2020年11月に刊行した著書で「二度目の引退宣言」のような文章を寄せていたマイケル・J・フォックス。『バック・トゥ・ザ・フューチャー』のマーティとして大ブレイクした彼を秘蔵写真と共に振り返る。

『罪の声』の1980年代

小栗旬さんや星野源さんの名演も話題の映画『罪の声』は、1984年のお菓子メーカー社長誘拐事件を筆頭に起きる劣悪な連続脅迫事件に巻き込まれた「子どもたち」の姿にフォーカスした作品だ。
その「子どもたち」の一人に、15歳の望ちゃんという女の子がいる。彼女は映画の字幕翻訳家になるのが夢で、突然放り込まれた辛い境遇の中でも、捨てられた映画雑誌を拾ってむさぼり読み、その境遇から抜け出て夢を諦めない決意をする。

筆者も当時望ちゃんと同世代。だから望ちゃんが読んでいた「スクリーン」や「ロードショー」で誰が「人気ランキングベスト10」だったのかもだいたい覚えている。特に筆者が毎月必ず購入していた「ロードショー」では、男性はジャッキー・チェンが最強で、毎月1位を独占していた。女性はダイアン・レインやソフィー・マルソー、フィービ・ケイツが1位を争い、そこにニューフェイスとしてジェニファー・コネリーが入ってきたような時代だった。

しかし、そのジャッキー神話が揺らいだのが、1985年だった。
そう、1985年12月7日、『バック・トゥ・ザ・フューチャー』が日本で公開となり、マイケル・J・フォックス旋風が巻き起こったのだ。

1985年12月7日に日本公開となった『バック・トゥ・ザ・フューチャー』Photo by Getty Images

日本ではほぼ無名だったけど

日本では映画の公開まで、主人公のマーティ演じるマイケル・J・フォックスのことを全く知らない人が多かったのではないだろうか。

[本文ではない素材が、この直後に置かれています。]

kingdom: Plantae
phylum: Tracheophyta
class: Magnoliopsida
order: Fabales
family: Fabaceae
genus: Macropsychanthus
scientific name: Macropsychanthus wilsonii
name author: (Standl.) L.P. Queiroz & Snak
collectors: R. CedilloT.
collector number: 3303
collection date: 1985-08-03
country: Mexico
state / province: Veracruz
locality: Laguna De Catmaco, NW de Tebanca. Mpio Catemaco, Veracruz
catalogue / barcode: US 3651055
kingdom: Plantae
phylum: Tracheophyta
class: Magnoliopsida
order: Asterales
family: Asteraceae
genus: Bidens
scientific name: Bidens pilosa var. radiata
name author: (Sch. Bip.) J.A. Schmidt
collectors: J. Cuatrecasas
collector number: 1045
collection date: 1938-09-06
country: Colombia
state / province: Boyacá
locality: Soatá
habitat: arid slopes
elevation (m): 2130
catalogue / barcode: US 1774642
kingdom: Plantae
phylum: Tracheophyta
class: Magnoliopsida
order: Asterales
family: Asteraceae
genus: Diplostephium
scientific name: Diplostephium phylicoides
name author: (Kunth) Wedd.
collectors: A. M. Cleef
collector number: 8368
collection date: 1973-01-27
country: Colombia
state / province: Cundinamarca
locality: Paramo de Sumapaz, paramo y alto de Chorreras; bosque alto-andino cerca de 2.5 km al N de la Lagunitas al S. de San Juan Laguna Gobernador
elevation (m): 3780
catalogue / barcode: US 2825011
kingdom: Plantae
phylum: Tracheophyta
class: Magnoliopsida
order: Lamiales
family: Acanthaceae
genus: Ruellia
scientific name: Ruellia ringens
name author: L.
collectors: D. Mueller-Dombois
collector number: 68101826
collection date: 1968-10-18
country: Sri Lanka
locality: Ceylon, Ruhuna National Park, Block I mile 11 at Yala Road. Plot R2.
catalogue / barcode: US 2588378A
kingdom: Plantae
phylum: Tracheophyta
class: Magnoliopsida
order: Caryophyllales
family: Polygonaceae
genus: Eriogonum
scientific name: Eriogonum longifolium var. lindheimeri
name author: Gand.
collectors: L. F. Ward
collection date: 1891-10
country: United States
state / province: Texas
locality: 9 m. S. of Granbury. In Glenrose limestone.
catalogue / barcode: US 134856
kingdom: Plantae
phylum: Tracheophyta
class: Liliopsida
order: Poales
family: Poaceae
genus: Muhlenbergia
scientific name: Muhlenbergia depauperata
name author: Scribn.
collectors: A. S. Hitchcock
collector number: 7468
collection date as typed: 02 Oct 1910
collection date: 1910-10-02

アメリカでは1982年から放映のドラマ「ファミリータイズ」のアレックス・キートン役で人気が出てきており、それが『バック・トゥ・ザ・フューチャー』につながったそうだけれど、日本では放送されていなかったからだ。

『ファミリータイズ』シーズン1 Photo by Getty Images

映画の中では、本当は母親である過去のロレインがマーティに一目ぼれするのと同じように、夢中になった人はたくさんいた。そして筆者もその一人だった。なけなしのお小遣いはすべてマイケル・J・フォックスが載る雑誌の購入に充て、英語が一番苦手なのにめちゃめちゃな英語でファンレターを書こうと試み、アメリカでは1985年夏に公開されていたマイケル・J・フォックスの主演映画『ティーン・ウルフ』を友人と二人で公開初日の1986年3月8日初日の初回に並んで観た。ちなみに、『ティーン・ウルフ』は高校生のバスケ部員、マイケルが実は狼男の血統で、怒ると狼男になるという青春コメディで、なかなかのB級映画だった。